The raster paint engine is Qt's software rasterizer, and is used when drawing on a QImage or QWidget. Its strength over the OpenGL paint engine is its high quality when antialiasing is enabled, and a complete feature set.

The OpenGL paint engine is used when drawing on a QOpenGLPaintDevice. It is almost always hardware accelerated and has the potential of being much faster than the raster paint engine. However, it is more sensitive to state changes, and therefore requires the drawing commands to be carefully ordered to achieve optimal performance. Antialiasing with OpenGL needs multisampling, which consumes much more memory than antialiasing with the raster paint engine. The OpenGL paint engine requires OpenGL 2.0 or OpenGL ES 2.0 or later.

To use the OpenGL paint engine on a window, you need to create a QOpenGLContext and a QWindow with an OpenGL surface. You then make the OpenGL context current with the window as the target surface, create a QOpenGLPaintDevice and open a QPainter on it.

QML scene graph

The QML scene graph is a new back-end for QML in Qt 5, and is based on OpenGL. It generally improves the performance of QML significantly over the QPainter-based back-end used in Qt 4. It achieves better performance in a number of ways:

  • The scene graph uses OpenGL directly instead of going though a QPainter which could be using either the raster or OpenGL paint engine. This means that all the resources, like geometry, textures and shaders can be stored in a format suitable for OpenGL rather than using classes such as QPainterPath, QPixmap, QBrush, or QPen, which the QPainter would need to translate into OpenGL primitives and possibly cache.
  • QML, being a declarative language, defines how the end result should look like, but it doesn't define how and in which order each individual element is drawn. The drawing can therefore be reordered to reduce the number of state changes, or merged to reduce the number of draw calls.
  • The scene graph uses a separate render thread, and synchronizes the animations with the vertical retrace on platforms where this can be supported. The render thread allows the preparation of the next frame to be done at the same time the current frame is being rendered. This has a positive effect also on single-core systems, since the render thread might block on OpenGL commands. The synchronization with the vertical retrace improves the perceived smoothness of the animations.

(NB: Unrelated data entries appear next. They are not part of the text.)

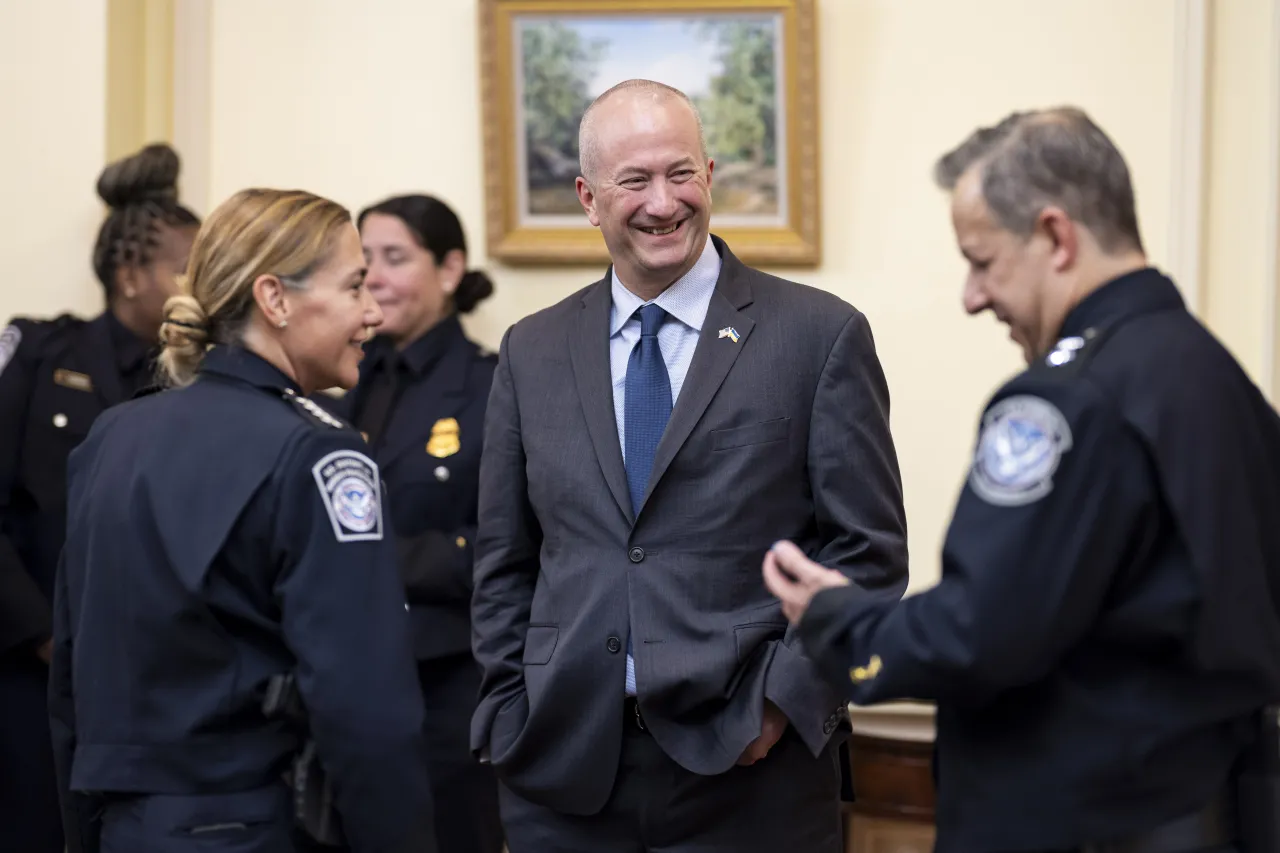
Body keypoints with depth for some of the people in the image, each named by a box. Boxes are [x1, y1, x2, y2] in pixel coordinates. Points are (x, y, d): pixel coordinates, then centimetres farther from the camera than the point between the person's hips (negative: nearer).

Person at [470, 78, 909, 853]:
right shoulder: (532, 353, 9)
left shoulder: (821, 336, -2)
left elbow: (869, 553, -3)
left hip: (746, 768, -2)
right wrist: (515, 717, 3)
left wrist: (784, 701, -10)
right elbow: (504, 564, 13)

To use the new QML scene graph, you need to import QtQuick 2.0 in your QML file, and use QQuickView to run it.

Custom QML elements can be implemented by inheriting QQuickItem and reimplementing QQuickItem::updatePaintNode(). The QQuickItem is managed by the QQmlEngine, and lives in the main thread. When the QQuickItem is updated, the corresponding QSGNode in the QML scene graph needs to be synchronized with it. The render thread will block the main thread and call QQuickItem::updatePaintNode(). The custom reimplementation of this method can then update the QSGNode with the properties of the QQuickItem. QQuickItem::updatePaintNode() is also responsible for creating a QSGNode if one does not already exist. It can use any sub-class of QSGNode, for instance QSGGeometryNode. The QML scene graph is responsible for managing the QSGNode and will delete it shortly after the corresponding QQuickItem is destroyed.

QML can be mixed with raw OpenGL rendering by connecting to the QQuickView/QQuickWindow signals beforeRendering() or afterRendering() which are emitted before and after the QML scene graph is rendered, respectively. There signals are emitted from the render thread, and the connections need to be direct.